Vishal S
Vishal S

Reputation: 73

Array index out of bound exception java

The following code throws array index out of bound exception. I have initialized a size of 1000 yet not fully utilized. What exactly are the values of unused indices?

byte[] buffer=new byte[1000];
     String s="i am a stupid";
     buffer=s.getBytes();

     System.out.println(buffer[30]);

Upvotes: 2

Views: 2424

Answers (3)

Stanislav
Stanislav

Reputation: 28106

When you call the String#getBytesmethod you get a new array, initialized with the length equals to the number of bytes needed to represent the string. Due to Java docs:

Encodes this String into a sequence of bytes using the given charset, storing the result into a new byte array.

In your case it's length equals to length the string (13 bytes) and it's less then 30 anyway. That is the reason you get this exception, while trying to get the 30th element.

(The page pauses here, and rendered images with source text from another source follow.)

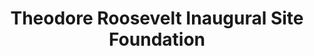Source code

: ---
layout: repo
title: "Theodore Roosevelt Inaugural Site Foundation"
id: 19069
permalink: repos/19069/
---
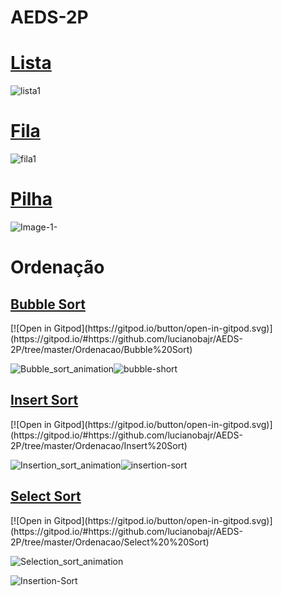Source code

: # AEDS-2P
<h1><a href="https://github.com/lucianobajr/AEDS-2P/tree/master/Lista">Lista</a></h1>

![lista1](https://user-images.githubusercontent.com/45442173/68967703-94834400-07bf-11ea-9b14-331f4e549976.jpg)


<h1><a href="https://github.com/lucianobajr/AEDS-2P/tree/master/Fila">Fila</a></h1>


![fila1](https://user-images.githubusercontent.com/45442173/68967732-a533ba00-07bf-11ea-9dd7-7e4bf67d6916.png)

<h1><a href="https://github.com/lucianobajr/AEDS-2P/tree/master/Pilha">Pilha</a></h1>

![Image-1-](https://user-images.githubusercontent.com/45442173/68967762-bd0b3e00-07bf-11ea-8cf2-a3d8af01db68.png)


<h1>Ordenação</h1>

<h2><a href="https://github.com/lucianobajr/AEDS-2P/tree/master/Ordenacao/Bubble%20Sort">Bubble Sort</a></h2> [![Open in Gitpod](https://gitpod.io/button/open-in-gitpod.svg)](https://gitpod.io/#https://github.com/lucianobajr/AEDS-2P/tree/master/Ordenacao/Bubble%20Sort)

![Bubble_sort_animation](https://user-images.githubusercontent.com/45442173/68967793-ceece100-07bf-11ea-8e65-609f0a068cca.gif)![bubble-short](https://user-images.githubusercontent.com/45442173/68967792-ceece100-07bf-11ea-81c2-daef10d9da85.png)



<h2><a href="https://github.com/lucianobajr/AEDS-2P/tree/master/Ordenacao/Insert%20Sort">Insert Sort</a></h2>[![Open in Gitpod](https://gitpod.io/button/open-in-gitpod.svg)](https://gitpod.io/#https://github.com/lucianobajr/AEDS-2P/tree/master/Ordenacao/Insert%20Sort)

![Insertion_sort_animation](https://user-images.githubusercontent.com/45442173/68967870-f348bd80-07bf-11ea-9dd6-c29f28c516f3.gif)![insertion-sort](https://user-images.githubusercontent.com/45442173/68967866-f0e66380-07bf-11ea-82ea-e55892c84553.jpg)


<h2><a href="https://github.com/lucianobajr/AEDS-2P/tree/master/Ordenacao/Select%20%20Sort">Select Sort</a></h2>[![Open in Gitpod](https://gitpod.io/button/open-in-gitpod.svg)](https://gitpod.io/#https://github.com/lucianobajr/AEDS-2P/tree/master/Ordenacao/Select%20%20Sort)


![Selection_sort_animation](https://user-images.githubusercontent.com/45442173/68967958-2b500080-07c0-11ea-936e-754157c85e2b.gif)

![Insertion-Sort](https://user-images.githubusercontent.com/45442173/68967960-2c812d80-07c0-11ea-9914-5b27cbad5fe6.jpg)

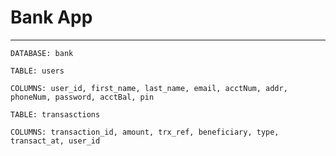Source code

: # Bank App

---------------------------

`DATABASE: bank`

`TABLE: users`

`COLUMNS: user_id, first_name, last_name, email, acctNum, addr, phoneNum, password, acctBal, pin`

`TABLE: transasctions`

`COLUMNS: transaction_id, amount, trx_ref, beneficiary, type, transact_at, user_id`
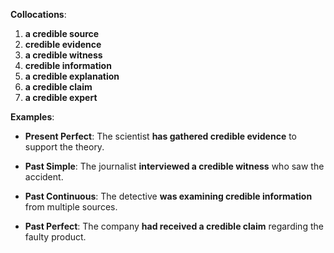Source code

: **Collocations**:

1. **a credible source**
2. **credible evidence**
3. **a credible witness**
4. **credible information**
5. **a credible explanation**
6. **a credible claim**
7. **a credible expert**

**Examples**:

- **Present Perfect**: The scientist **has gathered credible evidence** to support the theory.
    
- **Past Simple**: The journalist **interviewed a credible witness** who saw the accident.
    
- **Past Continuous**: The detective **was examining credible information** from multiple sources.
    
- **Past Perfect**: The company **had received a credible claim** regarding the faulty product.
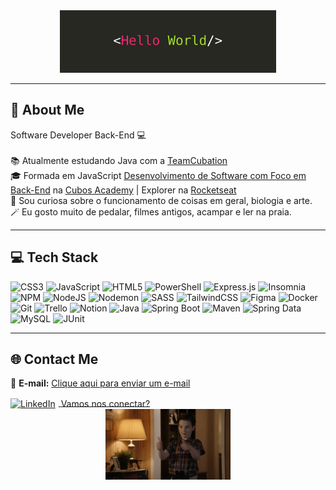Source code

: <div align="center">
  <img src="./img/hello.jpeg" height="100">
</div>

---

## 💫 About Me

Software Developer Back-End 💻<br><br>
📚 Atualmente estudando Java com a [TeamCubation](https://teamcubation.com/pt/)<br>
🎓 Formada em JavaScript [Desenvolvimento de Software com Foco em Back-End](https://cubos.academy/cursos/desenvolvimento-de-software) na [Cubos Academy](https://cubos.academy) | Explorer na [Rocketseat](https://www.rocketseat.com.br/explorer)<br>
🔎 Sou curiosa sobre o funcionamento de coisas em geral, biologia e arte.<br>
🪄 Eu gosto muito de pedalar, filmes antigos, acampar e ler na praia.<br>

---

## 💻 Tech Stack

![CSS3](https://img.shields.io/badge/css3-%231572B6.svg?style=for-the-badge&logo=css3&logoColor=white)
![JavaScript](https://img.shields.io/badge/javascript-%23323330.svg?style=for-the-badge&logo=javascript&logoColor=%23F7DF1E)
![HTML5](https://img.shields.io/badge/html5-%23E34F26.svg?style=for-the-badge&logo=html5&logoColor=white)
![PowerShell](https://img.shields.io/badge/PowerShell-%235391FE.svg?style=for-the-badge&logo=powershell&logoColor=white)
![Express.js](https://img.shields.io/badge/express.js-%23404d59.svg?style=for-the-badge&logo=express&logoColor=%2361DAFB)
![Insomnia](https://img.shields.io/badge/Insomnia-black?style=for-the-badge&logo=insomnia&logoColor=5849BE)
![NPM](https://img.shields.io/badge/NPM-%23CB3837.svg?style=for-the-badge&logo=npm&logoColor=white)
![NodeJS](https://img.shields.io/badge/node.js-6DA55F?style=for-the-badge&logo=node.js&logoColor=white)
![Nodemon](https://img.shields.io/badge/NODEMON-%23323330.svg?style=for-the-badge&logo=nodemon&logoColor=%BBDEAD)
![SASS](https://img.shields.io/badge/SASS-hotpink.svg?style=for-the-badge&logo=SASS&logoColor=white)
![TailwindCSS](https://img.shields.io/badge/tailwindcss-%2338B2AC.svg?style=for-the-badge&logo=tailwind-css&logoColor=white)
![Figma](https://img.shields.io/badge/figma-%23F24E1E.svg?style=for-the-badge&logo=figma&logoColor=white)
![Docker](https://img.shields.io/badge/docker-%230db7ed.svg?style=for-the-badge&logo=docker&logoColor=white)
![Git](https://img.shields.io/badge/Git-fc6d26?style=for-the-badge&logo=git&logoColor=white)
![Trello](https://img.shields.io/badge/Trello-%23026AA7.svg?style=for-the-badge&logo=Trello&logoColor=white)
![Notion](https://img.shields.io/badge/Notion-%23000000.svg?style=for-the-badge&logo=notion&logoColor=white)
![Java](https://img.shields.io/badge/Java-%23FF5722.svg?style=for-the-badge&logo=java&logoColor=white)
![Spring Boot](https://img.shields.io/badge/Spring_Boot-%236DB33F.svg?style=for-the-badge&logo=spring-boot)
![Maven](https://img.shields.io/badge/Maven-%23C71A36.svg?style=for-the-badge&logo=apache-maven&logoColor=white)
![Spring Data](https://img.shields.io/badge/Spring_Data-%236DB33F.svg?style=for-the-badge&logo=spring-data)
![MySQL](https://img.shields.io/badge/MySQL-%2300000f.svg?style=for-the-badge&logo=mysql&logoColor=white)
![JUnit](https://img.shields.io/badge/JUnit-%23F44336.svg?style=for-the-badge&logo=junit5)

---

## 🌐 Contact Me

📩 **E-mail:** [Clique aqui para enviar um e-mail](mailto:sheiladeveloper@gmail.com)

<a href="https://linkedin.com/in/sheila-dos-santos">
  <img src="https://img.shields.io/badge/LinkedIn-%230077B5.svg?logo=linkedin&logoColor=white" alt="LinkedIn" style="vertical-align: middle; margin-right: 5px;">
  <span style="vertical-align: middle;">Vamos nos conectar?</span>
</a>



<div align="center">
  <img src="./img/giphy.gif" width="200">
</div>

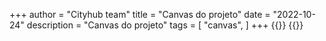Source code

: +++
author = "Cityhub team"
title = "Canvas do projeto"
date = "2022-10-24"
description = "Canvas do projeto"
tags = [
    "canvas",
]
+++
{{<img-custom link = "/img/canvas.png">}}
{{</img-custom>}}

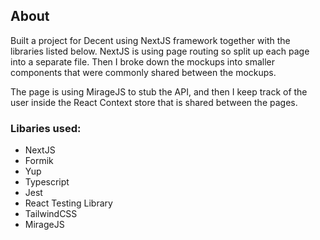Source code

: ## About

Built a project for Decent using NextJS framework together with the libraries listed below. NextJS is using page routing so split up each page into a separate file. Then I broke down the mockups into smaller components that were commonly shared between the mockups.

The page is using MirageJS to stub the API, and then I keep track of the user inside the React Context store that is shared between the pages.

### Libaries used:

- NextJS
- Formik
- Yup
- Typescript
- Jest
- React Testing Library
- TailwindCSS
- MirageJS
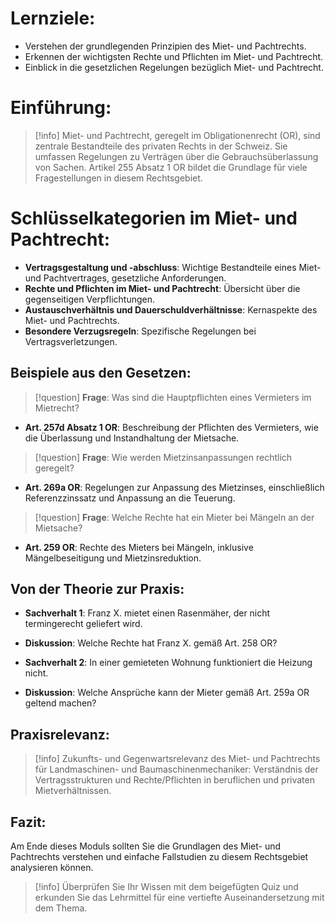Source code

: # Lernziele:
- Verstehen der grundlegenden Prinzipien des Miet- und Pachtrechts.
- Erkennen der wichtigsten Rechte und Pflichten im Miet- und Pachtrecht.
- Einblick in die gesetzlichen Regelungen bezüglich Miet- und Pachtrecht.

# Einführung:
>[!info] 
>Miet- und Pachtrecht, geregelt im Obligationenrecht (OR), sind zentrale Bestandteile des privaten Rechts in der Schweiz. Sie umfassen Regelungen zu Verträgen über die Gebrauchsüberlassung von Sachen. Artikel 255 Absatz 1 OR bildet die Grundlage für viele Fragestellungen in diesem Rechtsgebiet.

# Schlüsselkategorien im Miet- und Pachtrecht:
- **Vertragsgestaltung und -abschluss**: Wichtige Bestandteile eines Miet- und Pachtvertrages, gesetzliche Anforderungen.
- **Rechte und Pflichten im Miet- und Pachtrecht**: Übersicht über die gegenseitigen Verpflichtungen.
- **Austauschverhältnis und Dauerschuldverhältnisse**: Kernaspekte des Miet- und Pachtrechts.
- **Besondere Verzugsregeln**: Spezifische Regelungen bei Vertragsverletzungen.

## Beispiele aus den Gesetzen:
>[!question] 
>**Frage**: Was sind die Hauptpflichten eines Vermieters im Mietrecht?
- **Art. 257d Absatz 1 OR**: Beschreibung der Pflichten des Vermieters, wie die Überlassung und Instandhaltung der Mietsache.

>[!question] 
>**Frage**: Wie werden Mietzinsanpassungen rechtlich geregelt?
- **Art. 269a OR**: Regelungen zur Anpassung des Mietzinses, einschließlich Referenzzinssatz und Anpassung an die Teuerung.

>[!question] 
>**Frage**: Welche Rechte hat ein Mieter bei Mängeln an der Mietsache?
- **Art. 259 OR**: Rechte des Mieters bei Mängeln, inklusive Mängelbeseitigung und Mietzinsreduktion.

## Von der Theorie zur Praxis:
- **Sachverhalt 1**: Franz X. mietet einen Rasenmäher, der nicht termingerecht geliefert wird.
- **Diskussion**: Welche Rechte hat Franz X. gemäß Art. 258 OR?

- **Sachverhalt 2**: In einer gemieteten Wohnung funktioniert die Heizung nicht.
- **Diskussion**: Welche Ansprüche kann der Mieter gemäß Art. 259a OR geltend machen?

## Praxisrelevanz:
>[!info] 
>Zukunfts- und Gegenwartsrelevanz des Miet- und Pachtrechts für Landmaschinen- und Baumaschinenmechaniker: Verständnis der Vertragsstrukturen und Rechte/Pflichten in beruflichen und privaten Mietverhältnissen.

## Fazit:
Am Ende dieses Moduls sollten Sie die Grundlagen des Miet- und Pachtrechts verstehen und einfache Fallstudien zu diesem Rechtsgebiet analysieren können.
>[!info] 
>Überprüfen Sie Ihr Wissen mit dem beigefügten Quiz und erkunden Sie das Lehrmittel für eine vertiefte Auseinandersetzung mit dem Thema.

If you need to initialize your buffer variable with an array you become from string, you need to use System#arraycopy method:

byte[] byteAr = s.getBytes();
System.arraycopy(byteAr, 0, buffer, 0, byteAr.length);

If you wish to know, what are values used to initialize an array by default, so it's a default velues for datatype your array consist of. In case of bytes, the default value is 0.

Upvotes: 5

Elliott Frisch
Elliott Frisch

Reputation: 201447

The buffer you allocate is no longer reachable when you reassign the reference. I think you wanted to use System.arraycopy(Object src, int srcPos, Object dest, int destPos, int length) like

byte[] buffer=new byte[1000];
String s="i am a stupid";
byte[] bytes=s.getBytes();
System.arraycopy(bytes, 0, buffer, 0, bytes.length);

Note that buffer[30] will default to a value of 0.

Upvotes: 1

John3136
John3136

Reputation: 29265

Because buffer=s.getBytes(); doesn't use the array you just allocated. It makes buffer reference a completely new array which in your example won't have 30 members.